Provided records.
******
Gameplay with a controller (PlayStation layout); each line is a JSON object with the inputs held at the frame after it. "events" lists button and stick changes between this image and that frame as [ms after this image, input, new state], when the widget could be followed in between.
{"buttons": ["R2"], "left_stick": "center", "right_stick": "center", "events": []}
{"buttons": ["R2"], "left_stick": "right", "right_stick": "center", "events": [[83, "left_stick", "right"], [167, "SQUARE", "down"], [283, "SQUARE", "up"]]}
******
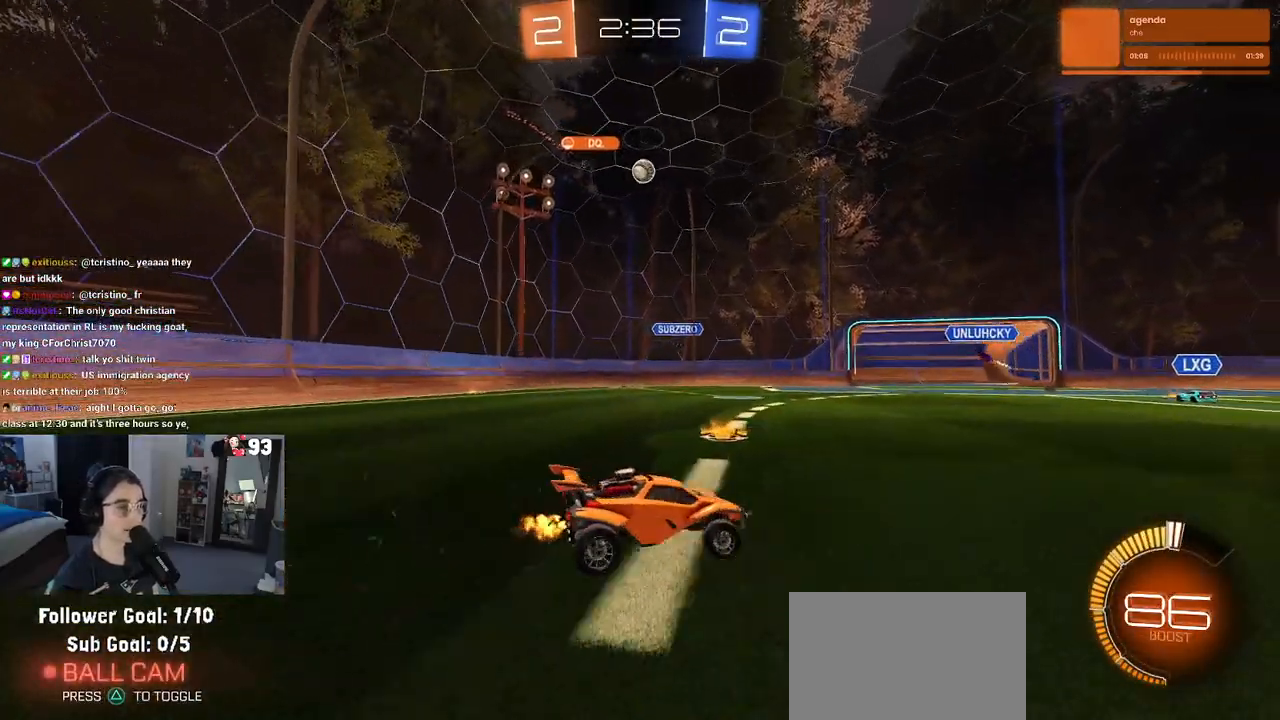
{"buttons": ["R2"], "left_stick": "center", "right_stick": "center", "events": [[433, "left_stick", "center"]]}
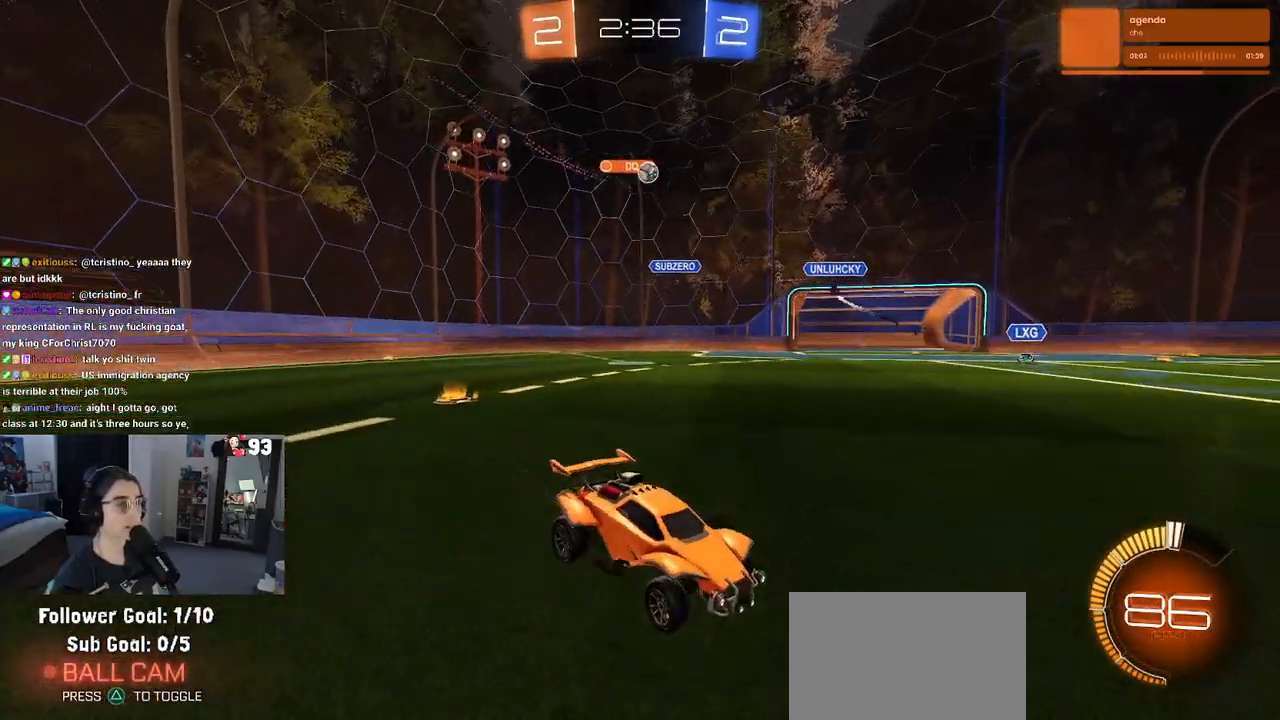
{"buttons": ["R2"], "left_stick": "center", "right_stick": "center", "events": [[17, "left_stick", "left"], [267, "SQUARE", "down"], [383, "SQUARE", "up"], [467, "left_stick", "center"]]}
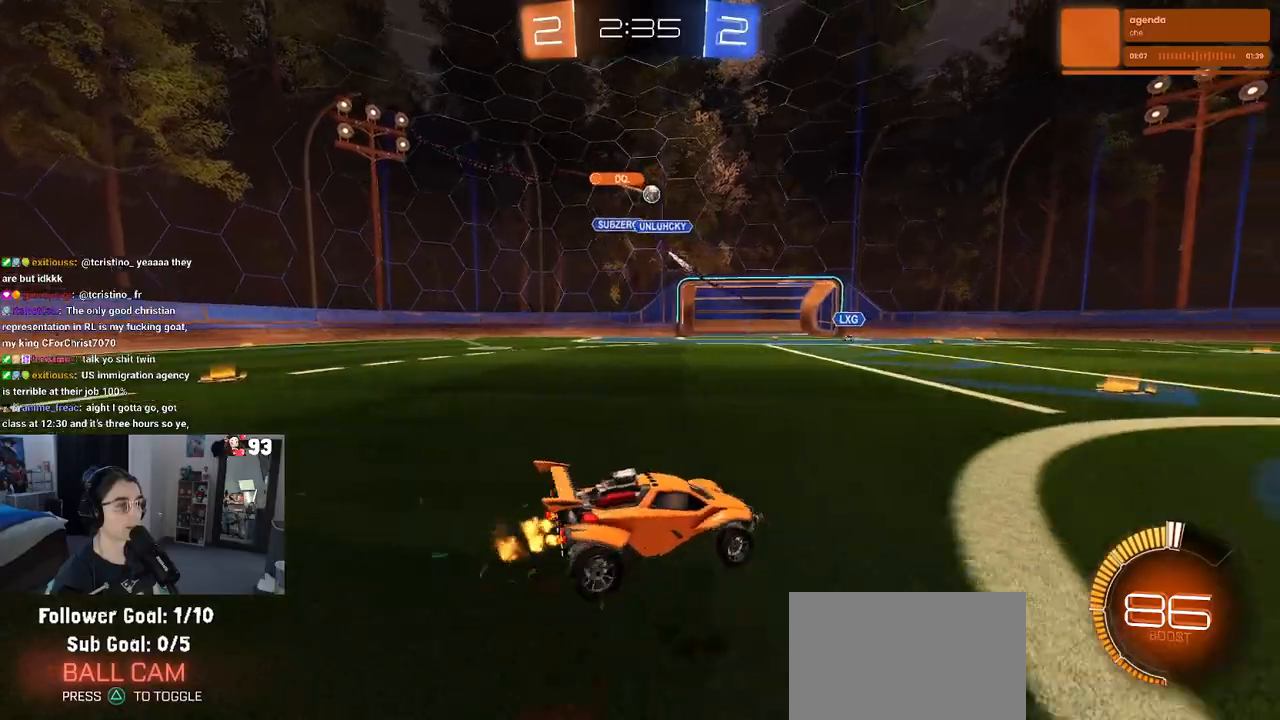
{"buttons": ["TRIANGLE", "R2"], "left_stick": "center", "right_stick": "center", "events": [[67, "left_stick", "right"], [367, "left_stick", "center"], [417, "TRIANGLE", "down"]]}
******
Work order. Every line in the records above that contains the word "SQUARE" is to be copied out.

Response for this exercise.
{"buttons": ["R2"], "left_stick": "right", "right_stick": "center", "events": [[83, "left_stick", "right"], [167, "SQUARE", "down"], [283, "SQUARE", "up"]]}
{"buttons": ["R2"], "left_stick": "center", "right_stick": "center", "events": [[17, "left_stick", "left"], [267, "SQUARE", "down"], [383, "SQUARE", "up"], [467, "left_stick", "center"]]}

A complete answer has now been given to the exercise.